Purpose: To examine the test-retest reliability and validity of ten activity trackers for step counting at three different walking speeds.
Methods: Thirty-one healthy participants walked twice on a treadmill for 30 min while wearing 10 activity trackers (Polar Loop, Garmin Vivosmart, Fitbit Charge HR, Apple Watch Sport, Pebble Smartwatch, Samsung Gear S, Misfit Flash, Jawbone Up Move, Flyfit, and Moves). Participants walked three walking speeds for 10 min each; slow (3.2 km·h), average (4.8 km·h), and vigorous (6.4 km·h). To measure test-retest reliability, intraclass correlations (ICC) were determined between the first and second treadmill test. Validity was determined by comparing the trackers with the gold standard (hand counting), using mean differences, mean absolute percentage errors, and ICC. Statistical differences were calculated by paired-sample t tests, Wilcoxon signed-rank tests, and by constructing Bland-Altman plots.

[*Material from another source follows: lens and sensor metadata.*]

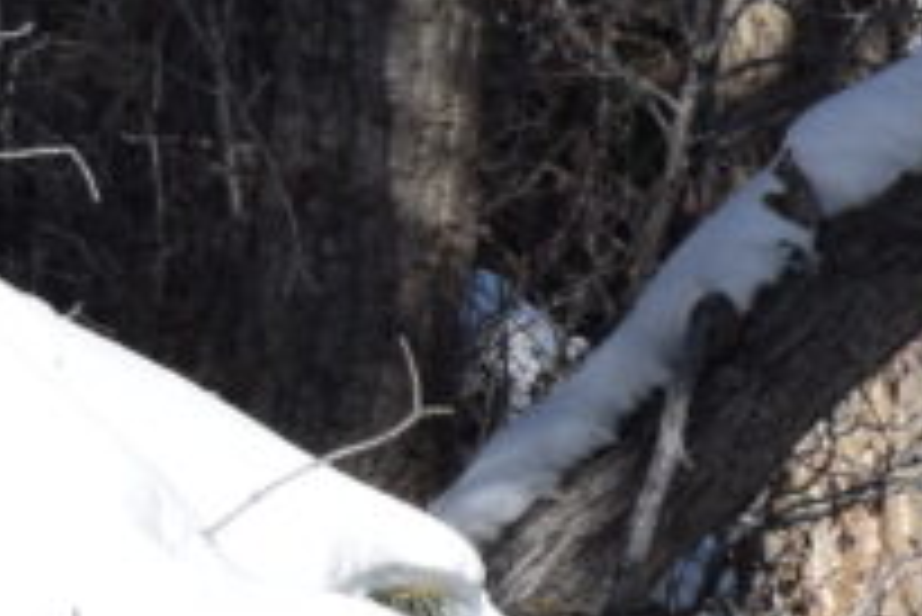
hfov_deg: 4.8
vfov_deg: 3.5
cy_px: 958
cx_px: 3360
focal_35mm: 393
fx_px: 10065
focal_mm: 35
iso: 200
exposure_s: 1/400
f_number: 10
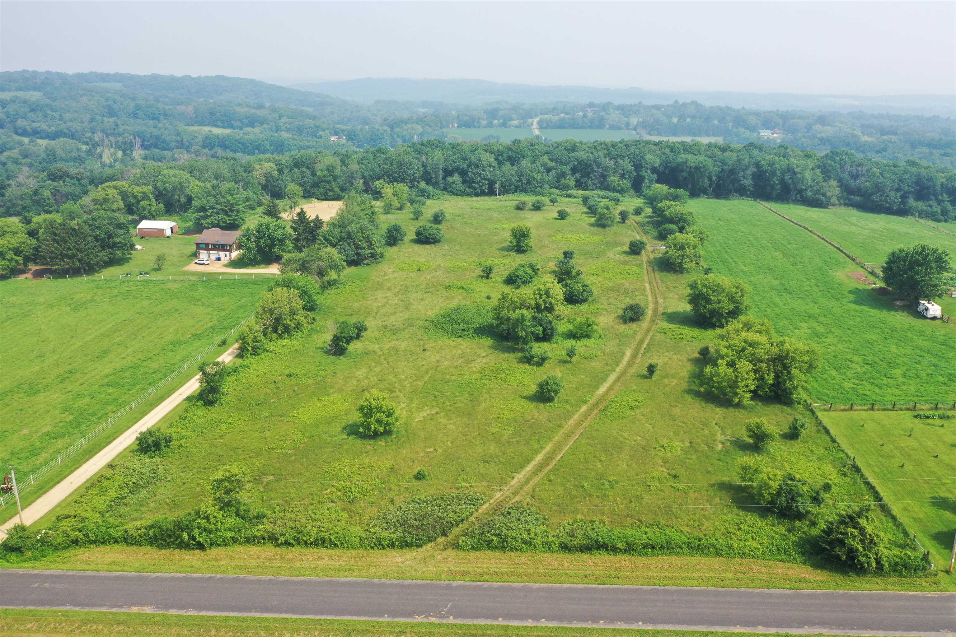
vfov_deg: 46.4
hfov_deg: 65.5
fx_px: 743
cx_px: 478
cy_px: 318
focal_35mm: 28
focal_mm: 10.26
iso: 100
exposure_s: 1/320
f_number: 5.6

Results: Test-retest reliability varied with ICC ranging from -0.02 to 0.97. Validity varied between trackers and different walking speeds with mean differences between the gold standard and activity trackers ranging from 0.0 to 26.4%. Most trackers showed relatively low ICC and broad limits of agreement of the Bland-Altman plots at the different speeds. For the slow walking speed, the Garmin Vivosmart and Fitbit Charge HR showed the most accurate results. The Garmin Vivosmart and Apple Watch Sport demonstrated the best accuracy at an average walking speed. For vigorous walking, the Apple Watch Sport, Pebble Smartwatch, and Samsung Gear S exhibited the most accurate results.
Conclusion: Test-retest reliability and validity of activity trackers depends on walking speed. In general, consumer activity trackers perform better at an average and vigorous walking speed than at a slower walking speed.